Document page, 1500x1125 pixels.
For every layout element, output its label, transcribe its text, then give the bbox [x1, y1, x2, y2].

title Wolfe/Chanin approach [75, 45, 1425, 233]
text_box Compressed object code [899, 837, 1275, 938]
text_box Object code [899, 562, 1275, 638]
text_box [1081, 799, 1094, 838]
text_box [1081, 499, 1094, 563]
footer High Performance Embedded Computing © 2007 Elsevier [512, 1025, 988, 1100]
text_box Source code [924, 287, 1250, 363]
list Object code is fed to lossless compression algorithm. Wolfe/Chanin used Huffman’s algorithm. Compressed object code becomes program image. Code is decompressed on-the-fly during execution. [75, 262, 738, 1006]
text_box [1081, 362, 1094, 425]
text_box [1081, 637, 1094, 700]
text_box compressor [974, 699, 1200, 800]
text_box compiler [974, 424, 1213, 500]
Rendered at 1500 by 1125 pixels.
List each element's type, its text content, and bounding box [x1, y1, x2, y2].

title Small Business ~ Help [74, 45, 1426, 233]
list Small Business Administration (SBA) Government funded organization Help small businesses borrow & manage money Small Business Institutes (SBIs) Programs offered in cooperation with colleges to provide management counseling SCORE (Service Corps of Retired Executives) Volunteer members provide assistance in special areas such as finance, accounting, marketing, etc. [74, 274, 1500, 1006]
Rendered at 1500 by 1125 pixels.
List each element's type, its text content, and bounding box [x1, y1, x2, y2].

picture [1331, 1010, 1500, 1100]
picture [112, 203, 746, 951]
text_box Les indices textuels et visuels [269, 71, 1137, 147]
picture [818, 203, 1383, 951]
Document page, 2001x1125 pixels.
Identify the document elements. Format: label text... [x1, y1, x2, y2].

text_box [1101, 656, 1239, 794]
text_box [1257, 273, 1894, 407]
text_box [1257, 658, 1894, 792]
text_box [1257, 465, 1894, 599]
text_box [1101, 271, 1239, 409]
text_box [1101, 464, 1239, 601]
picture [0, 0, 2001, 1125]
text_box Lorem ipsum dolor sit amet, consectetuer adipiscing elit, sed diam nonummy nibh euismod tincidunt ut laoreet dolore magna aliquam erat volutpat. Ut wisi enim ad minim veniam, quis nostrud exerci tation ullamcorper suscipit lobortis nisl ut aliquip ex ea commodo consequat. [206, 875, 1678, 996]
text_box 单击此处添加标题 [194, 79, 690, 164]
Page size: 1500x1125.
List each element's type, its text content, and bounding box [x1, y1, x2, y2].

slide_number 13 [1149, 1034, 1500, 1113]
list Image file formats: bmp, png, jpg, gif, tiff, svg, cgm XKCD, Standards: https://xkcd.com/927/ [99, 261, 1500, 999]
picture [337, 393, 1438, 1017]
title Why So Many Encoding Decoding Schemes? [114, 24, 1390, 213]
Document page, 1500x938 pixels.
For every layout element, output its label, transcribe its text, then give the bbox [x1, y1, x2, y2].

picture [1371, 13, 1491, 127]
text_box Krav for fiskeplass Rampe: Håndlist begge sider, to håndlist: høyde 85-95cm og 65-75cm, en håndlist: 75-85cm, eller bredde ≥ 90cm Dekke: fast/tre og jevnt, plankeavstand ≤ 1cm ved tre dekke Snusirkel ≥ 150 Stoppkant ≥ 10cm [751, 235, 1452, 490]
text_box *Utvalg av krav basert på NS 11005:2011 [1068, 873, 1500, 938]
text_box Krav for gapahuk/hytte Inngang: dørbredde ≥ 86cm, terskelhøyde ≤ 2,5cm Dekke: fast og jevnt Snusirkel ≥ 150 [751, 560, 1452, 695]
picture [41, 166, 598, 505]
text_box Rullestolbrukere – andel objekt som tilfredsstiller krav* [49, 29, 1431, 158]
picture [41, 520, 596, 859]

**Exercise objective**
Produce an identical printout of the material above.

**Answer for this exercise**
Document page, 1500x1125 pixels.
For every layout element, output its label, transcribe its text, then give the bbox [x1, y1, x2, y2].

title Wolfe/Chanin approach [75, 45, 1425, 233]
text_box Compressed object code [899, 837, 1275, 938]
text_box Object code [899, 562, 1275, 638]
text_box [1081, 799, 1094, 838]
text_box [1081, 499, 1094, 563]
footer High Performance Embedded Computing © 2007 Elsevier [512, 1025, 988, 1100]
text_box Source code [924, 287, 1250, 363]
list Object code is fed to lossless compression algorithm. Wolfe/Chanin used Huffman’s algorithm. Compressed object code becomes program image. Code is decompressed on-the-fly during execution. [75, 262, 738, 1006]
text_box [1081, 362, 1094, 425]
text_box [1081, 637, 1094, 700]
text_box compressor [974, 699, 1200, 800]
text_box compiler [974, 424, 1213, 500]
Rendered at 1500 by 1125 pixels.
List each element's type, its text content, and bounding box [x1, y1, x2, y2].

title Small Business ~ Help [74, 45, 1426, 233]
list Small Business Administration (SBA) Government funded organization Help small businesses borrow & manage money Small Business Institutes (SBIs) Programs offered in cooperation with colleges to provide management counseling SCORE (Service Corps of Retired Executives) Volunteer members provide assistance in special areas such as finance, accounting, marketing, etc. [74, 274, 1500, 1006]
Rendered at 1500 by 1125 pixels.
List each element's type, its text content, and bounding box [x1, y1, x2, y2].

picture [1331, 1010, 1500, 1100]
picture [112, 203, 746, 951]
text_box Les indices textuels et visuels [269, 71, 1137, 147]
picture [818, 203, 1383, 951]
Document page, 2001x1125 pixels.
Identify the document elements. Format: label text... [x1, y1, x2, y2].

text_box [1101, 656, 1239, 794]
text_box [1257, 273, 1894, 407]
text_box [1257, 658, 1894, 792]
text_box [1257, 465, 1894, 599]
text_box [1101, 271, 1239, 409]
text_box [1101, 464, 1239, 601]
picture [0, 0, 2001, 1125]
text_box Lorem ipsum dolor sit amet, consectetuer adipiscing elit, sed diam nonummy nibh euismod tincidunt ut laoreet dolore magna aliquam erat volutpat. Ut wisi enim ad minim veniam, quis nostrud exerci tation ullamcorper suscipit lobortis nisl ut aliquip ex ea commodo consequat. [206, 875, 1678, 996]
text_box 单击此处添加标题 [194, 79, 690, 164]
Page size: 1500x1125.
List each element's type, its text content, and bounding box [x1, y1, x2, y2].

slide_number 13 [1149, 1034, 1500, 1113]
list Image file formats: bmp, png, jpg, gif, tiff, svg, cgm XKCD, Standards: https://xkcd.com/927/ [99, 261, 1500, 999]
picture [337, 393, 1438, 1017]
title Why So Many Encoding Decoding Schemes? [114, 24, 1390, 213]
Document page, 1500x938 pixels.
For every layout element, output its label, transcribe its text, then give the bbox [x1, y1, x2, y2].

picture [1371, 13, 1491, 127]
text_box Krav for fiskeplass Rampe: Håndlist begge sider, to håndlist: høyde 85-95cm og 65-75cm, en håndlist: 75-85cm, eller bredde ≥ 90cm Dekke: fast/tre og jevnt, plankeavstand ≤ 1cm ved tre dekke Snusirkel ≥ 150 Stoppkant ≥ 10cm [751, 235, 1452, 490]
text_box *Utvalg av krav basert på NS 11005:2011 [1068, 873, 1500, 938]
text_box Krav for gapahuk/hytte Inngang: dørbredde ≥ 86cm, terskelhøyde ≤ 2,5cm Dekke: fast og jevnt Snusirkel ≥ 150 [751, 560, 1452, 695]
picture [41, 166, 598, 505]
text_box Rullestolbrukere – andel objekt som tilfredsstiller krav* [49, 29, 1431, 158]
picture [41, 520, 596, 859]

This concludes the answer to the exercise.